§ **Task instructions**:
• A. In the summary of the New Balance and Liverpool kit sponsorship judgment, on what date did Mr Justice Teare hand down his judgment?
• B. In the summary of the New Balance and Liverpool kit sponsorship judgment, recast the paragraph beginning "The Nike Offer contained" as a short list that keeps its main facts.
• C. Carry on the summary of the New Balance and Liverpool kit sponsorship judgment from its final sentence.

On 25 October 2019 Mr Justice Teare handed down his judgment in the kit sponsorship dispute between New Balance Athletics (“NB”) v Liverpool Football Club (“LFC”). The dispute concerned whether NB had validly exercised its matching right set out in the contract between the parties entered into on 3 June 2011 (the “NB Agreement”) in the context of a competing offer from Nike (the “Nike Offer”).
The Nike Offer contained, inter alia, commitments in respect of distribution (the “Distribution Obligation”) and marketing (the “Marketing Obligation”). The key issues for the Judge to consider were: (i) was the matched distribution obligation in NB’s revised offer made in good faith; (ii) what was the Marketing Obligation in the Nike Offer and was it measurable and matchable; and (iii) whether the Distribution Obligation and Marketing Obligation in the Nike Offer were matched by NB.
Although a substantial portion of the judgment considered whether NB had complied with an implied duty to act in good faith in making its offer, the case turned on the Judge’s finding that the offer from NB was less favourable than the Nike offer because of the failure to name global stars “of the calibre of LeBron James, Serena Williams, Drake etc.” This decision is interesting, since the Judge accepted that the term in question did not commit Nike to using those specific celebrities. Rather, the Judge found that since the influence of those individuals could be measured, the clause contained a specific commitment which was not matched by NB. LFC was therefore free to enter into a new agreement with Nike.

§ **Records from a collection**:

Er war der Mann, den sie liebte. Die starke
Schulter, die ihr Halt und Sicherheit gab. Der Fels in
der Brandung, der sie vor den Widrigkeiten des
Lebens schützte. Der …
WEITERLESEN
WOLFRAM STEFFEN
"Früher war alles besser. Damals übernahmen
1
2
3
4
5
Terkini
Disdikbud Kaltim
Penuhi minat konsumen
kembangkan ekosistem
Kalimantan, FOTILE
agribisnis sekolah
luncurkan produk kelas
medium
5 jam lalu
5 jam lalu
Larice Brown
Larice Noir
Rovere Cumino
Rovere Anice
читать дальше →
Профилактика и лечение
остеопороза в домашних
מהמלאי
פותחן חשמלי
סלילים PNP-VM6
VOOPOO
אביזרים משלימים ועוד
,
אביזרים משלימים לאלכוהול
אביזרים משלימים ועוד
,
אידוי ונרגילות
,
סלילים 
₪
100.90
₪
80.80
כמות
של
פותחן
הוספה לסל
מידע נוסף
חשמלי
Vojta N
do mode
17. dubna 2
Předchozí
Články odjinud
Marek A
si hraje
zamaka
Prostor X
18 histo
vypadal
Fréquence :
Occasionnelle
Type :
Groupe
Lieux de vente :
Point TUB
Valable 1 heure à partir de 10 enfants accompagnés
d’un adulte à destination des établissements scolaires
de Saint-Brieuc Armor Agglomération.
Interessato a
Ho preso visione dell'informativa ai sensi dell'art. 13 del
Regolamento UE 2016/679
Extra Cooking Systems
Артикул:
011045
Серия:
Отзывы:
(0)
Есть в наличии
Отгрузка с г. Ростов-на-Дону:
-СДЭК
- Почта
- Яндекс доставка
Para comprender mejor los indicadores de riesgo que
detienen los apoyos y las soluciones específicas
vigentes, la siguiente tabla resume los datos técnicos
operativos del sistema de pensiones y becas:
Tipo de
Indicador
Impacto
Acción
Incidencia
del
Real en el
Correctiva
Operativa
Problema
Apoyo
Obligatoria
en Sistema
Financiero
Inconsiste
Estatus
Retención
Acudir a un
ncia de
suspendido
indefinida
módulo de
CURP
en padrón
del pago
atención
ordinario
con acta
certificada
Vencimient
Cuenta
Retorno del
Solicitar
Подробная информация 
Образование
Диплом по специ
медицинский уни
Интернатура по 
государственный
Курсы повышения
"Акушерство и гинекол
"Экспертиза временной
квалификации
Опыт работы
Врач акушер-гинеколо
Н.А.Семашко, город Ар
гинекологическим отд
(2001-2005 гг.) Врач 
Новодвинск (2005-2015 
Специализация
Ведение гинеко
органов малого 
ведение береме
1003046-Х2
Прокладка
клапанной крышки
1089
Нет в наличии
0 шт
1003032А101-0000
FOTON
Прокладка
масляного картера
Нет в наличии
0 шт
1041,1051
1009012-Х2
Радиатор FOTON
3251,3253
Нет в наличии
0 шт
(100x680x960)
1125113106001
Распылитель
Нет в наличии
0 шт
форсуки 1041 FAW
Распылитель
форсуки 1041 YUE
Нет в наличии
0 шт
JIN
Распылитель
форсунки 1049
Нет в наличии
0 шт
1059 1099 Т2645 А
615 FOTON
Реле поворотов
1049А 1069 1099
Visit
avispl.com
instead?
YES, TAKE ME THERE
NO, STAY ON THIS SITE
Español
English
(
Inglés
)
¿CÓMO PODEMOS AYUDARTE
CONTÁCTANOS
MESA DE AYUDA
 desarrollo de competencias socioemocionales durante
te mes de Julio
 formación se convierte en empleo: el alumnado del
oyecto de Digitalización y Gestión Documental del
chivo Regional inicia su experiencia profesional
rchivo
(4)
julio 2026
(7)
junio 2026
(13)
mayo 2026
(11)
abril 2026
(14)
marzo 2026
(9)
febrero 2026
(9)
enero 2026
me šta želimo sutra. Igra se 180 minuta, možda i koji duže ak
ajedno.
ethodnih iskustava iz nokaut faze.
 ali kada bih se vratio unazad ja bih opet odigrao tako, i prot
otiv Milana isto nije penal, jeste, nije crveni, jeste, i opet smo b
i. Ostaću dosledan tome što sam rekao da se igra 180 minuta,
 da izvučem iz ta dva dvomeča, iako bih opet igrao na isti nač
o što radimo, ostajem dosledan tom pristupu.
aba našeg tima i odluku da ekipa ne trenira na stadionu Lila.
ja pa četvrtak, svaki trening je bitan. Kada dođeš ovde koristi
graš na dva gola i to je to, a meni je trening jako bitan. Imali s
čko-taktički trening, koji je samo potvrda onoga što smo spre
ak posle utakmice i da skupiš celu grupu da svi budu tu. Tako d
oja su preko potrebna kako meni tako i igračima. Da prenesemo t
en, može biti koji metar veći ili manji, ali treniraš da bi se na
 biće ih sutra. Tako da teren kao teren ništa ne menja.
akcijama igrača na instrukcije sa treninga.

§ **Answers to the exercises**:
• A. 25 October 2019.

• B.
- The Nike Offer included commitments on distribution (the Distribution Obligation) and marketing (the Marketing Obligation).
- The Judge had to decide:
  1. whether the matched distribution obligation in NB's revised offer was made in good faith;
  2. what the Marketing Obligation in the Nike Offer was, and whether it was measurable and matchable;
  3. whether NB matched both the Distribution Obligation and the Marketing Obligation in the Nike Offer.

• C.
The NB Agreement, as is customary in these types of agreement, contained a matching right at clause 16. Clause 16 provided for the following mechanism:
- As the contract neared its end, the parties were required to negotiate the renewal of the NB Agreement. During this time, LFC was prohibited from entering “into negotiations, or contract with or invite any offers from” any third party.
- If the parties could not reach an agreement by 14 February 2019, LFC was permitted to negotiate with a third party competitor of NB.
- If LFC received any acceptable offer from a third party, it was required to provide the terms of the offer to NB, which then had 30 days to notify LFC in writing whether it would enter into a new agreement with LFC “on terms no less favourable to the Club”.
On 11 July 2019, LFC notified NB that it had received an offer from Nike. LFC sent the Nike Offer to NB, which was in fact a contract already signed by both parties. The Nike Offer contained a term within it titled ‘Condition Precedent’ which acknowledged NB’s matching right and provided for the Nike Offer to take effect only if NB failed to validly exercise its right to “Match or Better all the material, measurable and matchable terms in this [Nike Offer]”.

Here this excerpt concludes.